[Zope3-dev] datetime objects

Tim Peters tim@zope.com
Wed, 11 Dec 2002 11:19:16 -0500


[Ulrich Eck]
> i'm working on my Task Scheduler and play around with the
> datetime objects
> ..
> i found some strange behaviour with datetime/timedelta:
>
> I'm using python-2.2.2/linux
>
> 1. is this a bug ??
> ----------------------------------
> >>> from datetime import datetime
> >>> def test_datetime():
> ...   d = datetime.now()
> ...   for i in range(1000):
> ...     xd = datetime.now()
> ...     print xd - d
> ...     d = xd
> ...
> >>> test_datetime()
>
> sometimes prints (reproducable, but not
> on any linux-machine):
>
> 0:00:00.000764
> 0:00:00.000762
> -1 days, 23:59:59.995242
> 0:00:00.000872
> 0:00:00.000778

Unfortunately, times revealed by an OS can "run backwards" due to clock
adjustments.  "-1 days, 23:59:59.995242" is negative 4758 microseconds.
Whether this happens on any given box depends on lots of things, all of
which are outside of Python's control.

> --------------------------------
>
> 2. another bug ??
> >>> from datetime import datetime
> >>> d1 = datetime.now()
> >>> d2 = datetime.now()
> >>> d1 - d2
> timedelta(-1, 86395, 113112)
> >>> abs(d1 - d2)
> timedelta(0, 4, 886888)
> >>> d1
> datetime(2002, 12, 11, 16, 21, 3, 920367)
> >>> d2
> datetime(2002, 12, 11, 16, 21, 8, 807255)
> >>> d1 - d2
> timedelta(-1, 86395, 113112)
>
> the latter should be a negative timedelta of about 5 seconds !!!

It is.  timedelta fields are normalized so that

    0 <= seconds < 24*3600
    0 <= microseconds < 1000000

>>> t = timedelta(-1, 86395, 113112)
>>> t
_datetime.timedelta(-1, 86395, 113112)
>>> -t
_datetime.timedelta(0, 4, 886888)
>>>

So it's very close to negative 5 seconds.  Normalization is needed so that
the representation of a timedelta is unique; this makes comparison and
hashing efficient; if we didn't normalize them at construction time, we'd
have to normalize them dynamically every time a comparison or hash was
invoked.

> i've looked at the python-cvs sandbox and there is an implementation
> of datetime that is under development. is this implementation
> supposed to replace the current datetime module ??
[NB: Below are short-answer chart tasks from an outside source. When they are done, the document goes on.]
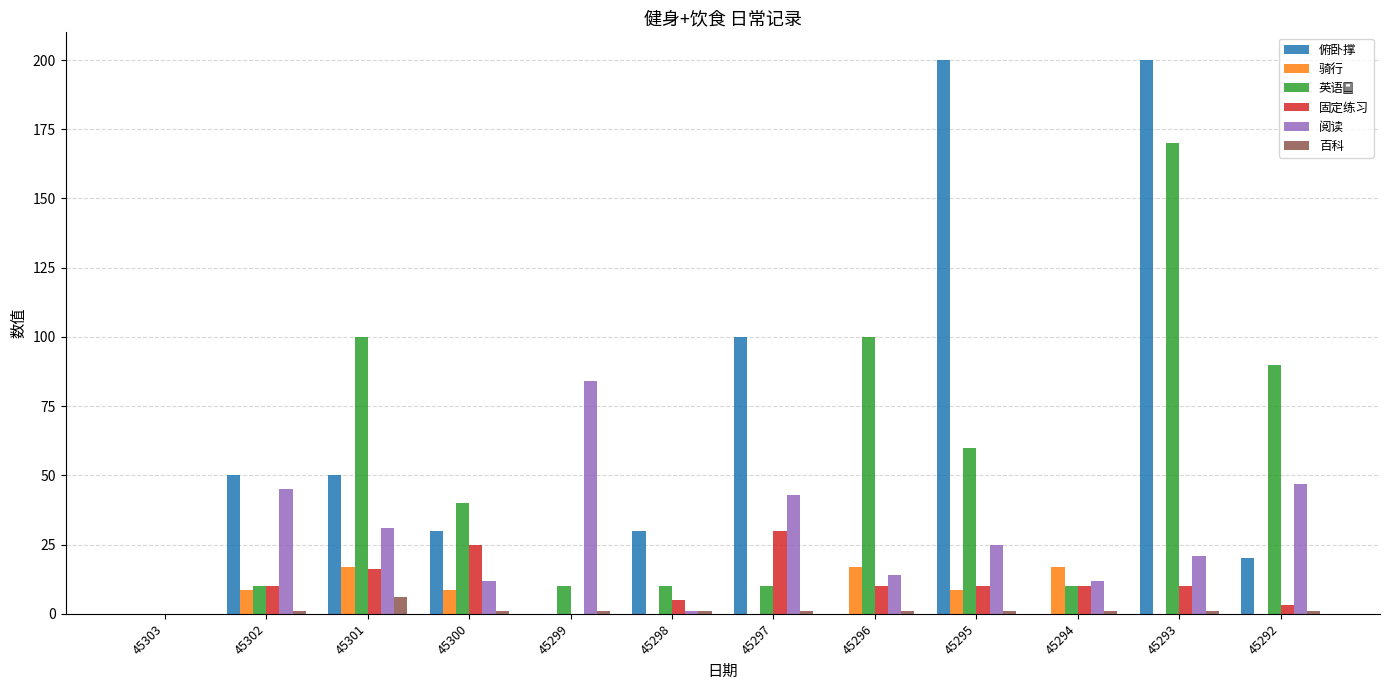

True or false: 阅读 has a value of 43.0 at 45301.

False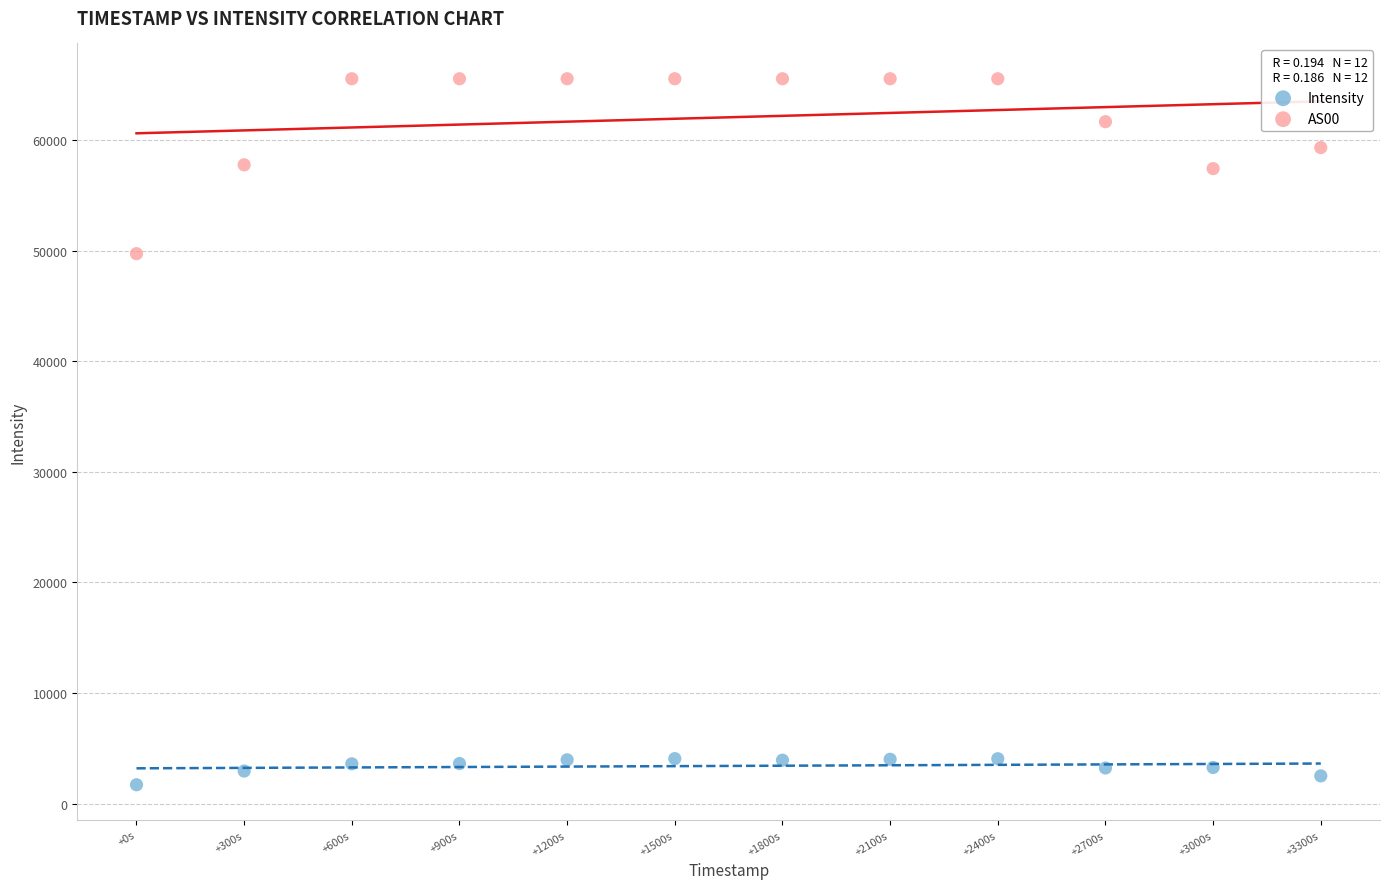

What is the X range (max minus min) for the scatter plot?

3300.0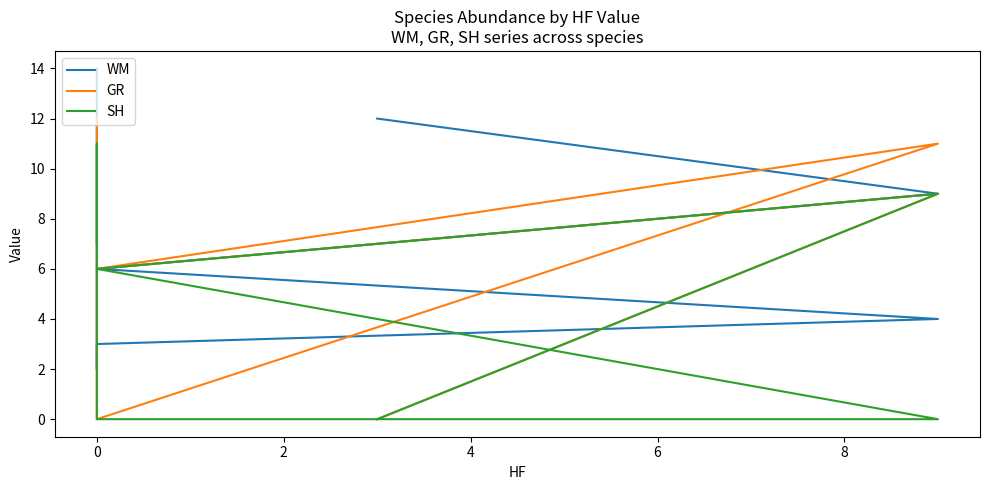

How many values in the GR series exceed 6?

3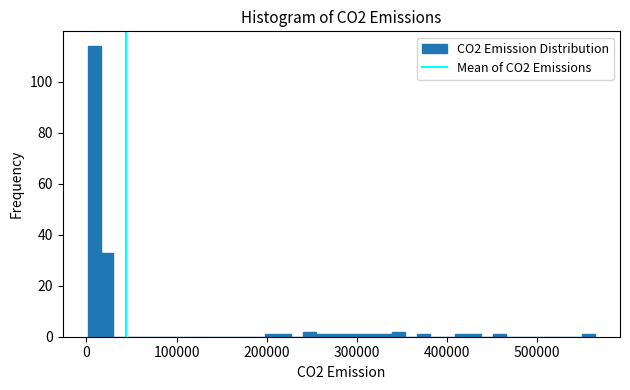

Around what value on the x-axis is the tallest bar? Give the approximate position of its centre, as read against the axis.

10000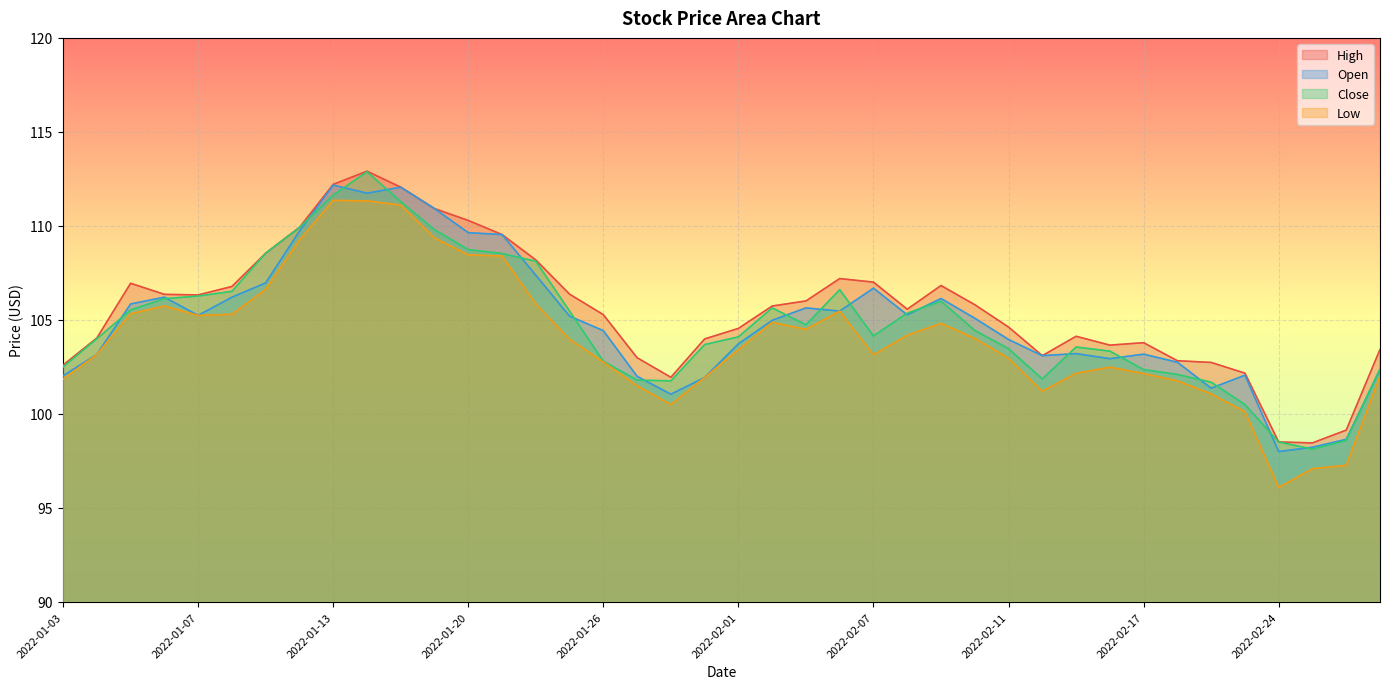

Reading left to right, list all the values displayed in this chart.

High: 102.6	104.0	106.9	106.4	106.3	106.8	108.6	109.9	112.2	112.9	112.1	110.9	110.3	109.5	108.2	106.4	105.3	103.0	101.9	104.0	104.6	105.7	106.0	107.2	107.0	105.6	106.8	105.8	104.6	103.1	104.1	103.7	103.8	102.8	102.7	102.2	98.5	98.5	99.1	103.4
Open: 102.0	103.2	105.8	106.2	105.2	106.2	107.0	109.7	112.2	111.7	112.1	110.9	109.6	109.5	107.4	105.2	104.4	102.0	101.1	101.9	103.7	105.0	105.6	105.5	106.7	105.3	106.1	105.1	104.0	103.1	103.2	102.9	103.2	102.8	101.4	102.1	98.0	98.2	98.7	102.3
Close: 102.5	104.0	105.5	106.1	106.3	106.5	108.6	109.9	111.6	112.9	111.3	109.8	108.7	108.5	108.1	105.5	102.8	101.8	101.8	103.7	104.1	105.6	104.7	106.6	104.2	105.4	106.0	104.4	103.5	101.9	103.6	103.3	102.4	102.1	101.7	100.5	98.5	98.1	98.6	102.4
Low: 101.8	103.2	105.3	105.7	105.2	105.3	106.6	109.2	111.4	111.3	111.1	109.4	108.5	108.4	105.8	104.0	102.8	101.5	100.5	101.9	103.4	104.9	104.5	105.5	103.1	104.2	104.8	104.0	103.0	101.2	102.2	102.5	102.2	101.8	101.1	100.1	96.1	97.1	97.3	102.0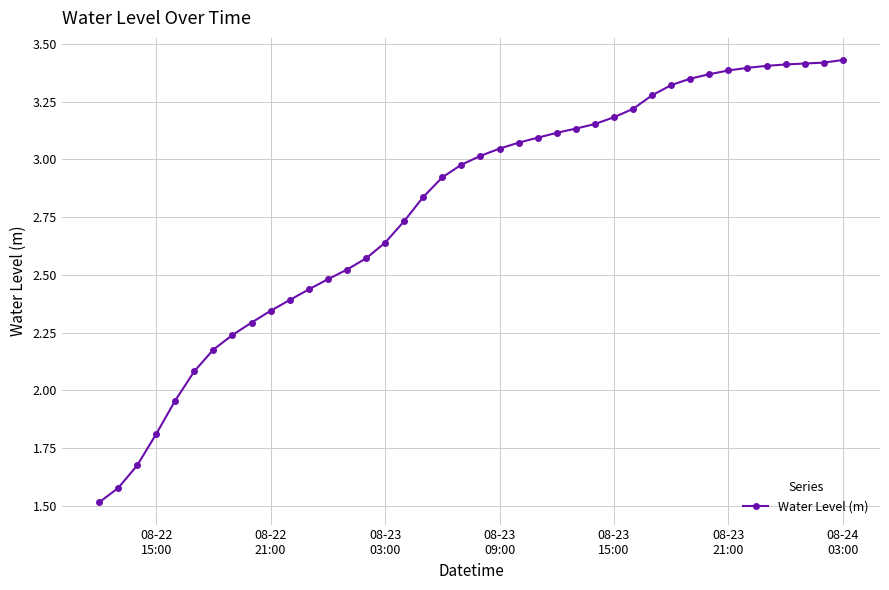

What is the minimum value shown in the chart?

1.5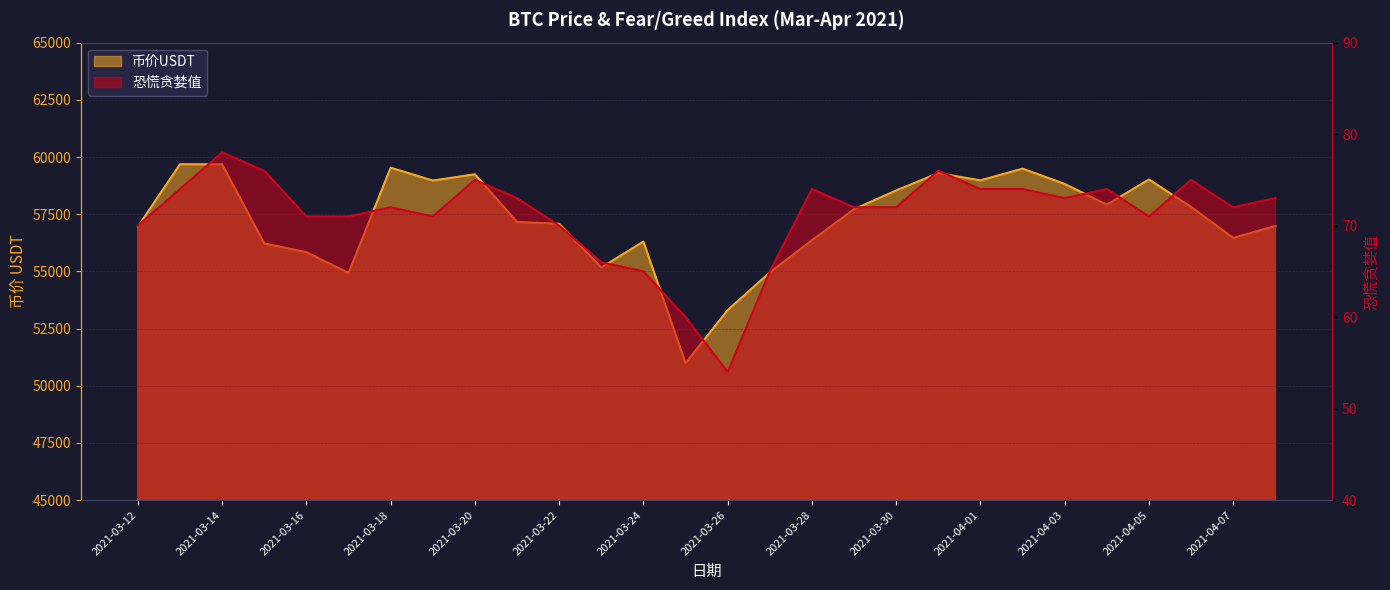

How many data points in 币价USDT are less than 57716?

14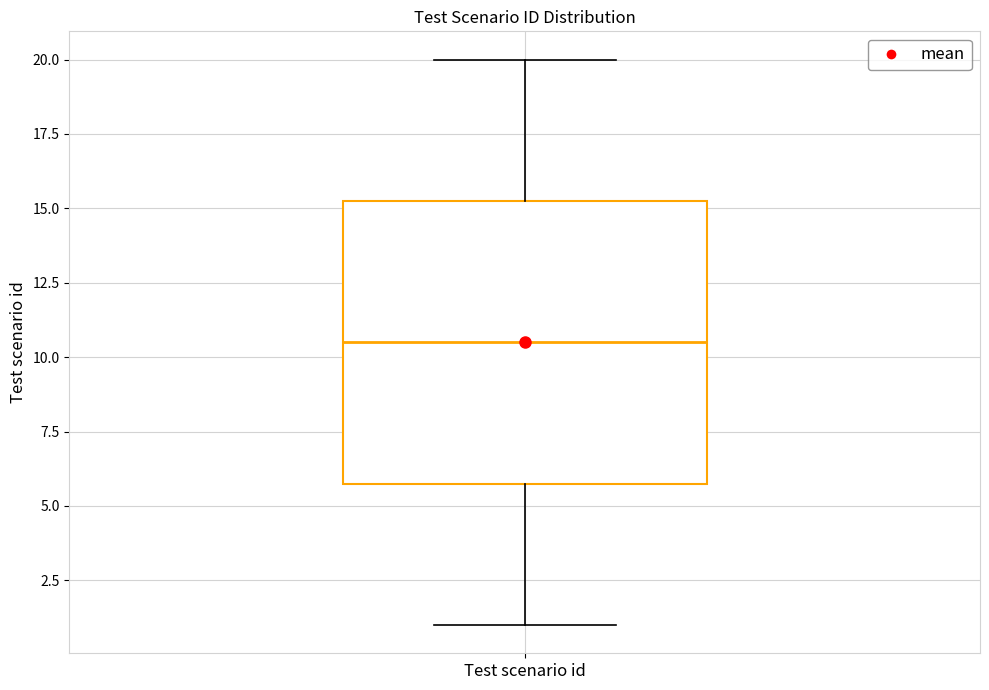

Where does the upper whisker of the box for Test scenario id end on the y-axis? The values are not printed on the chart, so give them approximately, as read against the axis.

20.0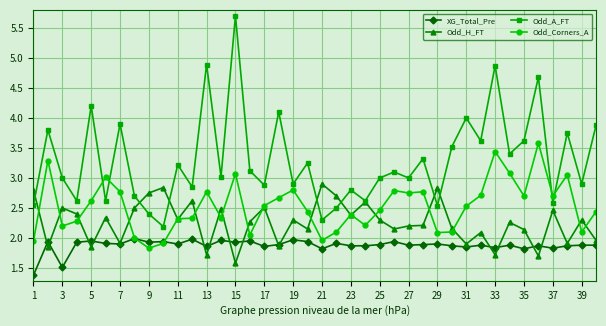

What is the value of the Odd_H_FT point at the 19th from the left?

2.3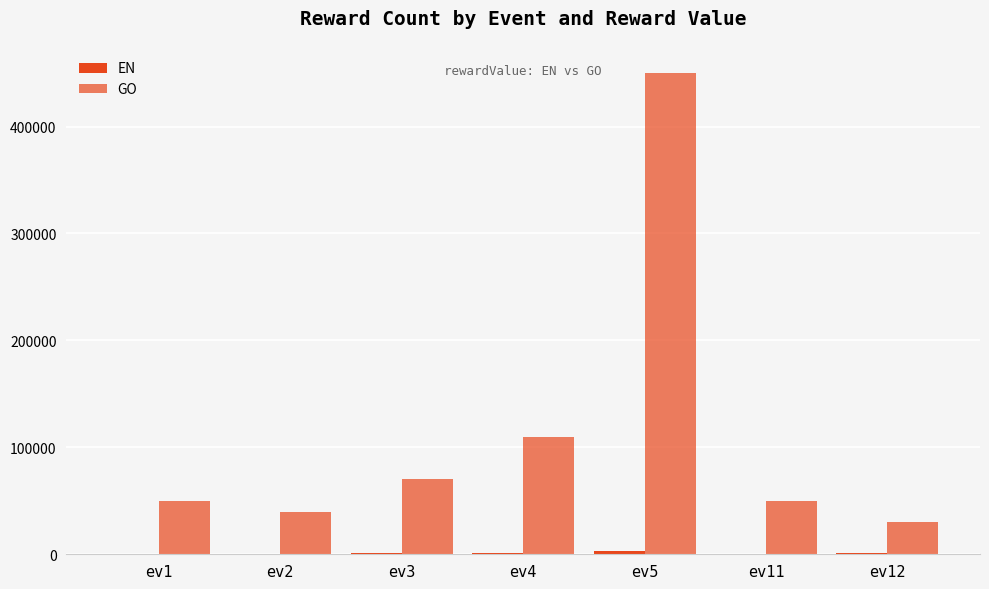

At which category is the sum across all series the highest?

ev5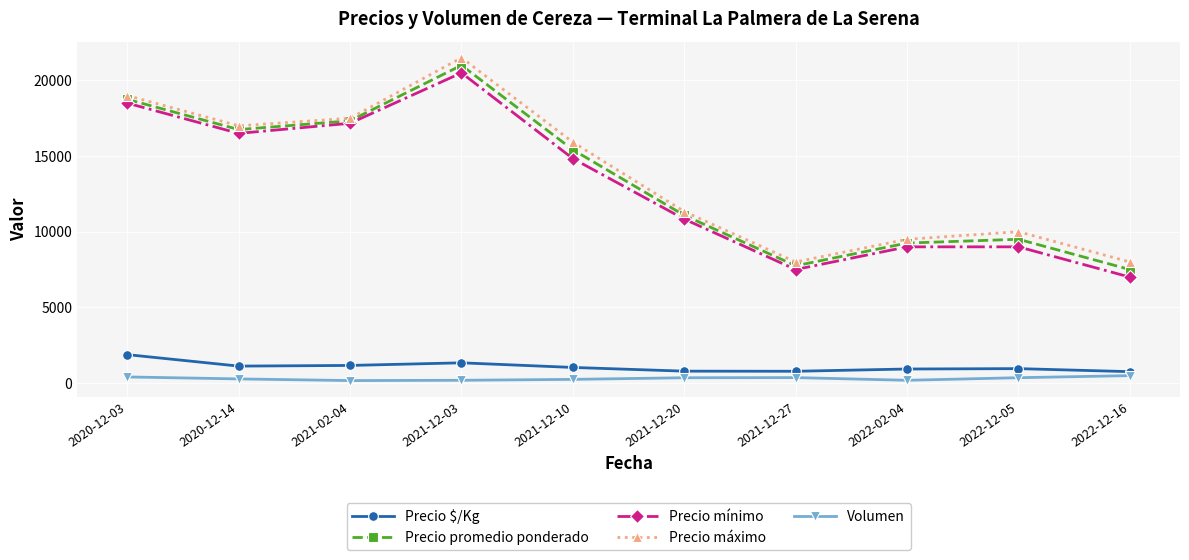

How many interior local peaks does the Precio máximo series have?

2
There are two implementations of datetime in the sandbox:  a pure Python
implementation, and a pure C implementation.  Zope3 occassionally synchs up
with the Python implementation.  The C implementation will be part of Python
2.3, and Zope will eventually move to it.  The Python and C implementations
are as identical as possible.  In some cases they can't be.  For example,
datetime.now() uses the more-accurate gettimeofday() on Linux under the C
implementation, but that isn't available to the Python implementation.

> what needs to be done to make the current implementation working ??

timedelta is working as intended.  I'm afraid Python can't do anything about
systems that make time appear to run backwards.